### [EXERCISE DESCRIPTION]
Please rewrite the listing, from its first line up to and including the line with "zunächst auf einer", as a Markdown table with the columns Row and Text, giving each line a number and leaving out blank lines.

### [DATA IN THIS EXERCISE]
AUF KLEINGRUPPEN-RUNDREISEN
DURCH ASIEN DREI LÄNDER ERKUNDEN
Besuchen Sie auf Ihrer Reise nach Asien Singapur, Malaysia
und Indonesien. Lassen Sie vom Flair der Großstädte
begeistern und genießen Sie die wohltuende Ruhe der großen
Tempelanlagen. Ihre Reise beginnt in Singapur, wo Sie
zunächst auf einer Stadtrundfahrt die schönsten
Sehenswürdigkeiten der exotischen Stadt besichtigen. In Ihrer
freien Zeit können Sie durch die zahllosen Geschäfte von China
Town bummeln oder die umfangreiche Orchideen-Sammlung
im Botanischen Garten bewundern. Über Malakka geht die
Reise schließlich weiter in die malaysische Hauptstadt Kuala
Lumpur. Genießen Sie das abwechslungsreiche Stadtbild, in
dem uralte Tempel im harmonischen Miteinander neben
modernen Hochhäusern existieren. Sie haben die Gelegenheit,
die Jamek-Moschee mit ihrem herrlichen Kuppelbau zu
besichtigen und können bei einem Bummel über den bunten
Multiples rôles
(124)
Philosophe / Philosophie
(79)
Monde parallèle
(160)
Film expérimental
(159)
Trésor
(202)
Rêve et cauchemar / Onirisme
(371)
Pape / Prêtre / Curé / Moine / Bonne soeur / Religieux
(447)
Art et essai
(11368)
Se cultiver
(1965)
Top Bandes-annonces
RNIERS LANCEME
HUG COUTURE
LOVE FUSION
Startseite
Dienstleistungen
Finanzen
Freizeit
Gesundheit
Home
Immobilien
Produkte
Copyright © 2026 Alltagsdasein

### [SOLVED PROBLEM]
| Row | Text |
|---|---|
| 1 | AUF KLEINGRUPPEN-RUNDREISEN |
| 2 | DURCH ASIEN DREI LÄNDER ERKUNDEN |
| 3 | Besuchen Sie auf Ihrer Reise nach Asien Singapur, Malaysia |
| 4 | und Indonesien. Lassen Sie vom Flair der Großstädte |
| 5 | begeistern und genießen Sie die wohltuende Ruhe der großen |
| 6 | Tempelanlagen. Ihre Reise beginnt in Singapur, wo Sie |
| 7 | zunächst auf einer Stadtrundfahrt die schönsten |